執事パロ



*中村悠一*

再び無意識に撫で始めていた手を頭の上から外してやって、代わりに力一杯抱きしめてやった。

「お嬢様、そろそろ」

言われなくても分かってる。そして私が分かってるのを分かってる。だから、続きの言葉なんて存在しない。

「悠一……」
「ただの使用人ごとき名前で呼ぶのはお止めください、と注意するのもこれで最後でしょうね」
「………私にとっては大事な幼馴染なんだから」
「お嬢様」
「ふふっ、悠一に敬語って、やっぱり違和感」
「………悪かったな」

言えば、悩んで悩んで、それでも私を選んでくれるだろうから、だから、言わないの。

幼馴染というだけでなく、中村悠一という貴方を愛してました。

「奈々子お嬢様、幸せになってください」
「ありがとう!」

これでサヨナラ。



*吉野裕行*

ああ、これでもうあの屋敷に帰ることはないんだ。泣きたくなった時に胸を貸してくれる人のところには、眠れなくて話し相手をしてくれる人のところには、嬉しかった事を話すと笑顔で聞いてくれる人のところには、帰れないんだ。

「誓いますか?」

神父さんが聞いてる。
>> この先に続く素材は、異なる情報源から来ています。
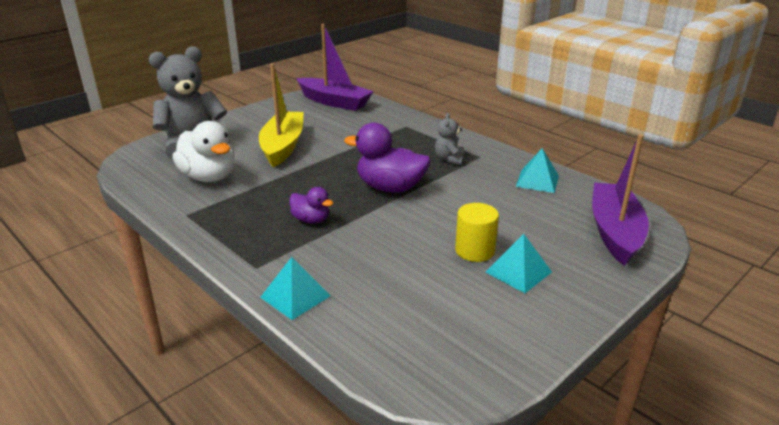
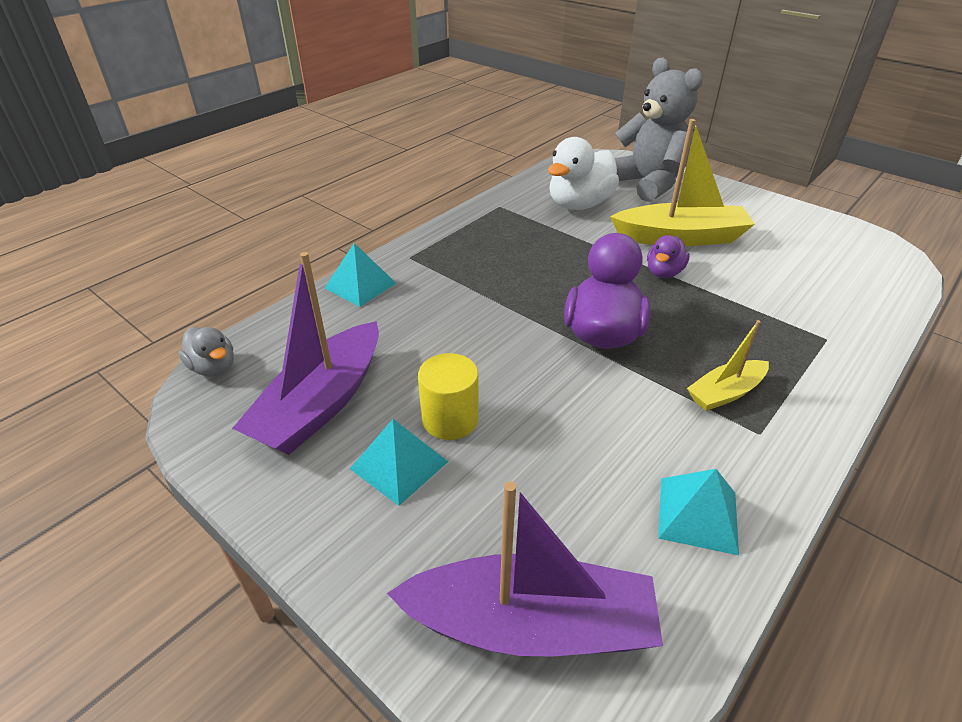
camera: 85 degrees right, 10 degrees up
purple duck [289,187,333,224] -> purple duck moved to [647,235,690,278]
purple boat [296,24,374,111] -> purple boat moved to [232,252,379,455]
grey teddy bear [435,113,464,165] -> yellow boat [687,320,769,411]
none -> grey duck [179,327,234,377]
応えなくちゃ、応えなくちゃいけないのに、うまく口が動いてない気がするんだよ。

「誓いますか?」

ゆっくりと神父さんが繰り返してくれる。ここで迷っちゃいけないのに。涙が溢れそうになった時、教会の扉が音を立てて開いて、駆け込んできた人。

「奈々子!」

手を取られて、教会から逃げ出した。

「ひ、裕行…」
「旦那様と奥様には、了承…取ってっから安心しろ」

涙が溢れた。悲しい?ううん、嬉しい!



*保村 真*

片手にボストンバックが一つ。荷物はこれで十分。親の決めた結婚なんて、はいそうですか、なんて了承すると思ったら大間違いなんだから!気合を入れて部屋のドアを開けた、ら。

「!いっ!!??」
「あ」

額を押さえて廊下にしゃがみ込んだ相手。手間が省けた。

「おっ、お嬢様?こんな夜分に……どこ…」
「そういう真はこんな夜分に私の部屋の前でなにを?」
「奥様に言われて、奈々子お嬢様の見張りを」

でドアが開いたのに振り向いたら、外開きのドアにぶつかったと。それにしてもお母様、詰めが甘いわね。

「行くわよ」

挙動不審に陥ってる真の手を握ると案外素直に着いてきた。もっと渋られると思ったのに。ごめんなさいお父様。娘は、愛してる人と駆け落ちします!



*安元洋貴*

ドアの向こうでひっきりなしに呼ばれてる。それでも今は無理。

「お嬢様…あの」
「なに?洋貴」
「なんで俺は押し倒されているんでしょう?」

襟首を持ち上げると、ぐえっという声が聞こえたけど、この際構ってられない。時間がないんだから。

「今すぐ私を攫いなさい」
「……………はい?」

ボロボロと涙が出てくる。こんなはずじゃなかったのに。体を起こした洋貴の膝の上に座る形になりながら、止まらない涙をどうしようかと思っていれば、なにか考え込んでいた洋貴が言葉を発する。

「それは俺の良い様に取っていいんでしょうか?」
「え?」
「とりあえず他の男に嫁がせることしたくないくらいに愛してます、奈々子お嬢様」

誰にも見つからないように屋敷をでないといけませんね、と言うから、嬉しくなって勢いで再び押し倒してしまった。



*鳥海浩輔*

もういない父様母様に代わり、この家を守ってきた。私に優しくしてくれる叔父様の狙いが財産であることは気づいてた。父様の母親違いの叔父様は若く私と一回り程しか違わない。壁際に追いやられ、両腕を取られる。これのどこが脅迫ではないというのだろう。持ち上がった私の婚約話に焦っているのだろう。自分と結婚しないかと、叔父様が必死なのは伝わる。でも、嫌悪感とは別であって。

「い、やっ!!」

横から伸びてきた手が叔父様を私から引き剥がし、腕の中に囲ってくれた。

「申し訳ございませんが、奈々子お嬢様を貴方如きに渡すわけにはゆきません」

凄みに負け、逃げ帰っていく叔父様。カタカタと震える私の肩を抱きなおしてくれる。

「浩輔………」
「ここに」

安心する唯一に安堵のため息を漏らした。